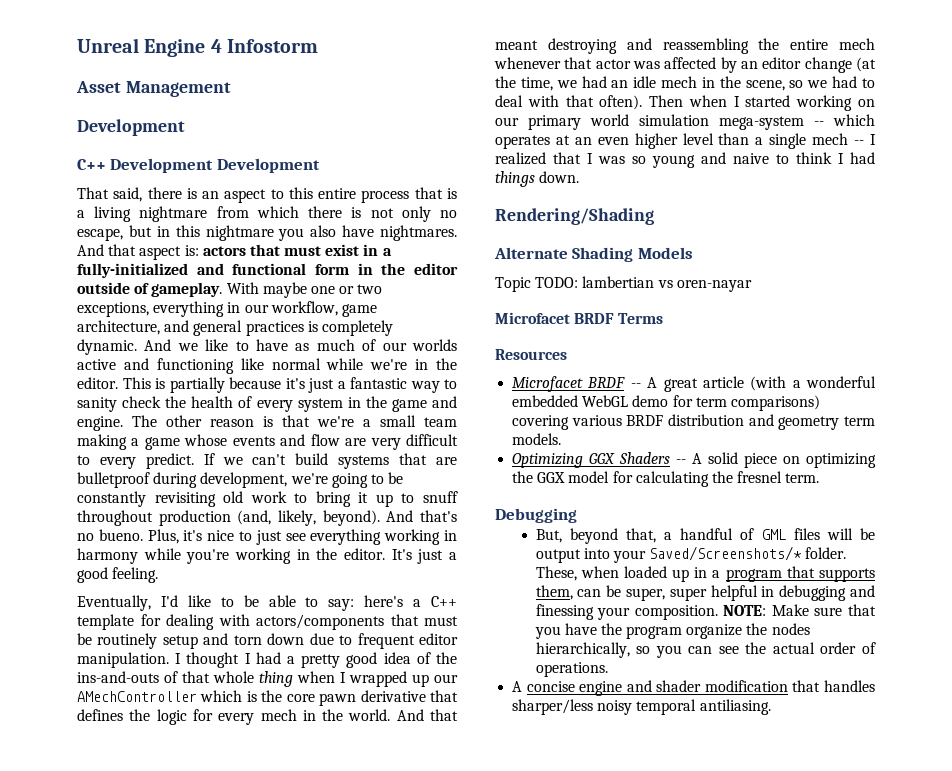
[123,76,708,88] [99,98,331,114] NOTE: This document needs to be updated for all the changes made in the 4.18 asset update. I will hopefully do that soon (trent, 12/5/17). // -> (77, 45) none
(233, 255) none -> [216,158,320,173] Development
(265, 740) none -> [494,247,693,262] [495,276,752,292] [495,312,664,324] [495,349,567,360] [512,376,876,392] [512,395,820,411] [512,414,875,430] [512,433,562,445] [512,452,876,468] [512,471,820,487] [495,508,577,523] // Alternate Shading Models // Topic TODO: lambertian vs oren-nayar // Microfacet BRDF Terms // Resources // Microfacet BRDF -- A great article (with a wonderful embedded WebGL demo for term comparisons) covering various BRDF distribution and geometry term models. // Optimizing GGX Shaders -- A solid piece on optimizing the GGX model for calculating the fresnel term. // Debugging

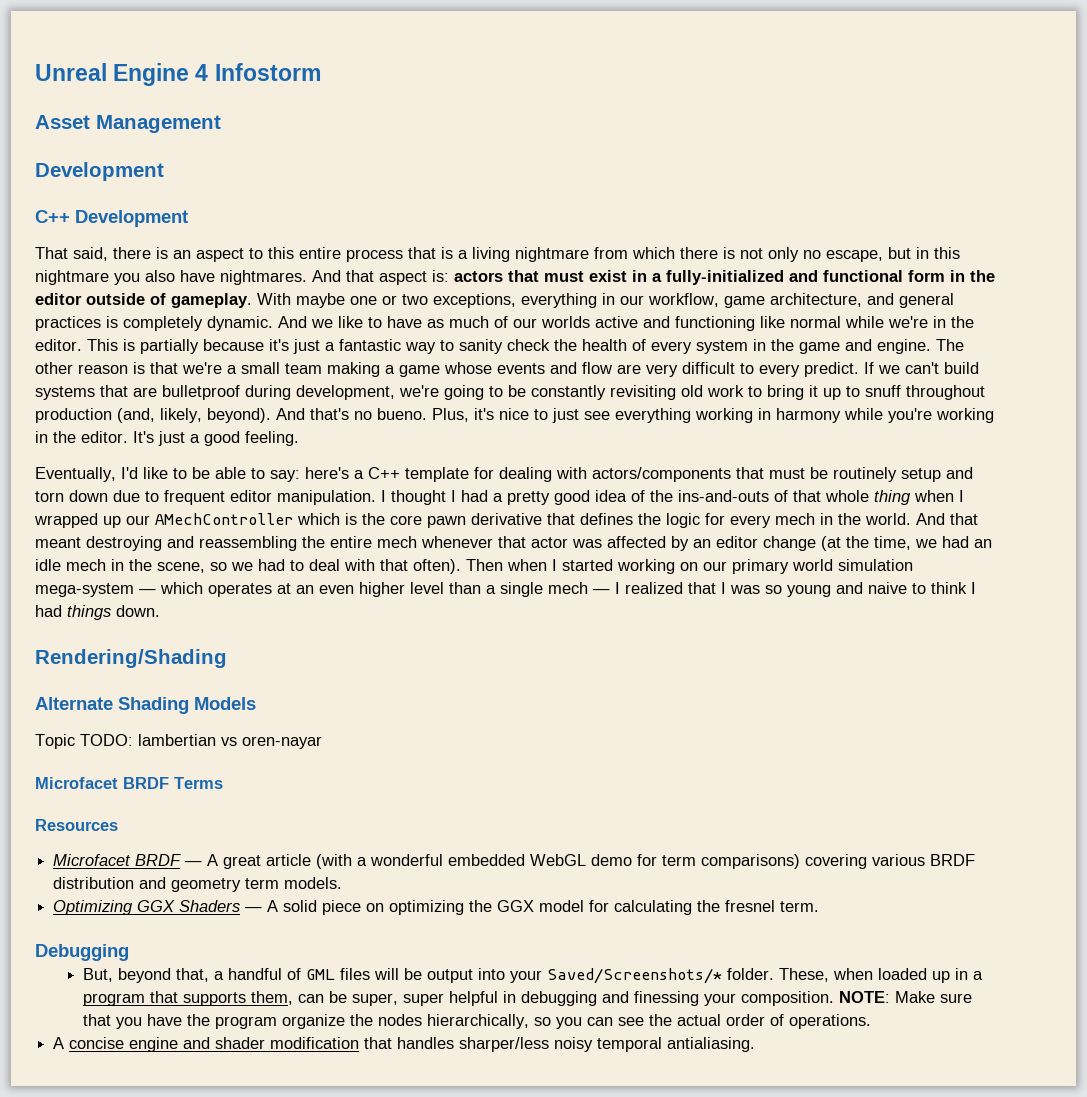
[216,158,320,173] Development -> (188, 218) none
[814,121,824,126] -- -> [139,589,156,594] —
[854,140,865,145] -- -> [593,589,610,594] —
[630,383,641,388] -- -> [185,861,203,866] —
[676,459,687,464] -- -> [245,907,263,912] —
[699,699,771,715] antiliasing. -> [667,1037,756,1052] antialiasing.

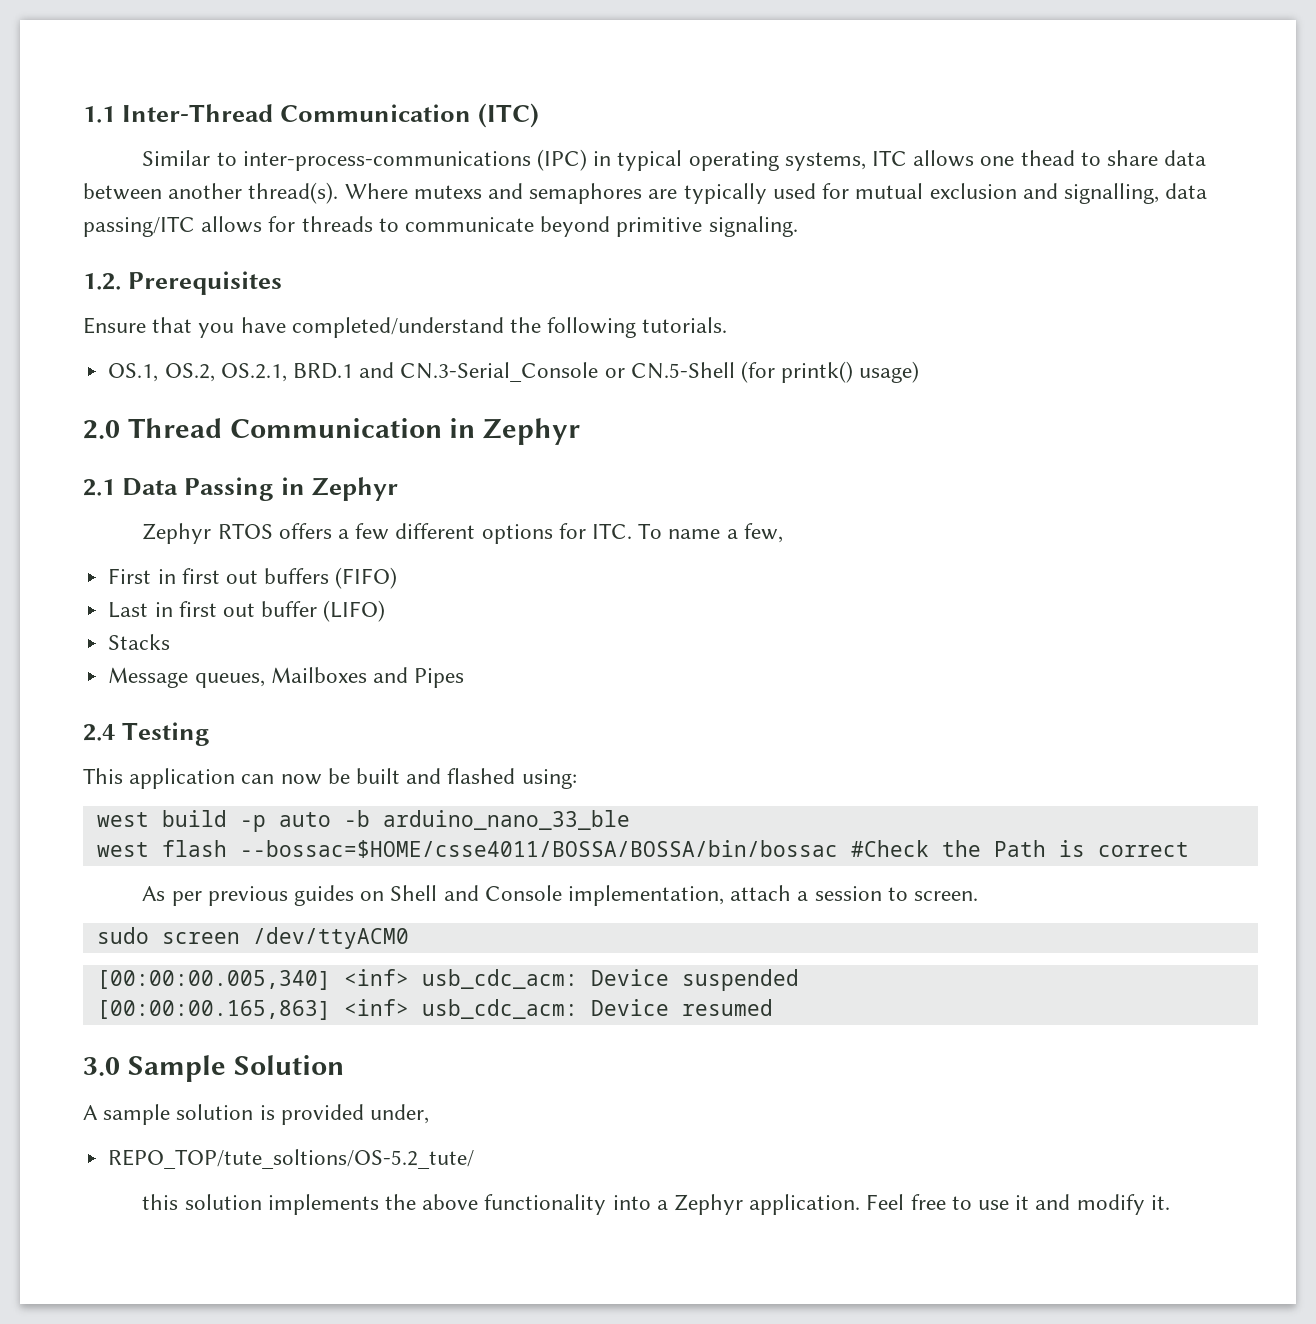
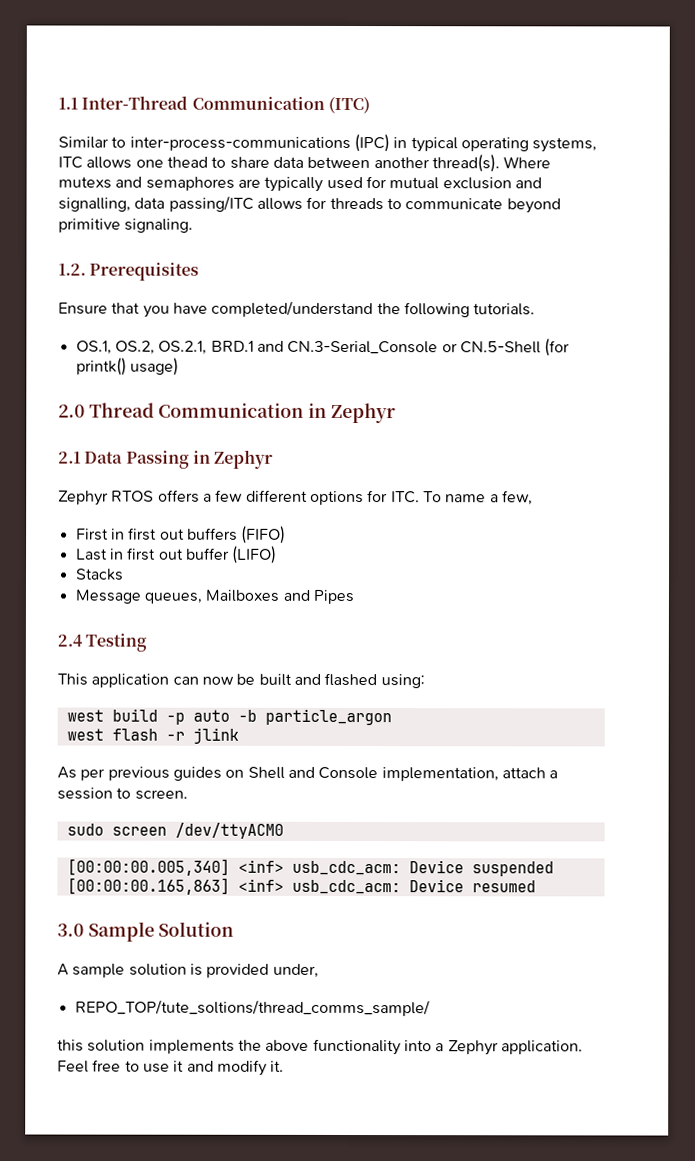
[382,810,630,830] arduino_nano_33_ble -> [264,708,392,726] particle_argon
[239,840,1189,858] --bossac=$HOME/csse4011/BOSSA/BOSSA/bin/bossac #Check the Path is correct -> [165,727,239,744] -r jlink
[108,1149,475,1169] REPO_TOP/tute_soltions/OS-5.2_tute/ -> [74,999,430,1017] REPO_TOP/tute_soltions/thread_comms_sample/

ABOUT THIS TASK
All lines from the beginning of the material through the line that holds "(233, 255) none", both included, should be returned exactly; please omit any pictures and add no other lines.

EXERCISE ANSWER
[123,76,708,88] [99,98,331,114] NOTE: This document needs to be updated for all the changes made in the 4.18 asset update. I will hopefully do that soon (trent, 12/5/17). // -> (77, 45) none
(233, 255) none -> [216,158,320,173] Development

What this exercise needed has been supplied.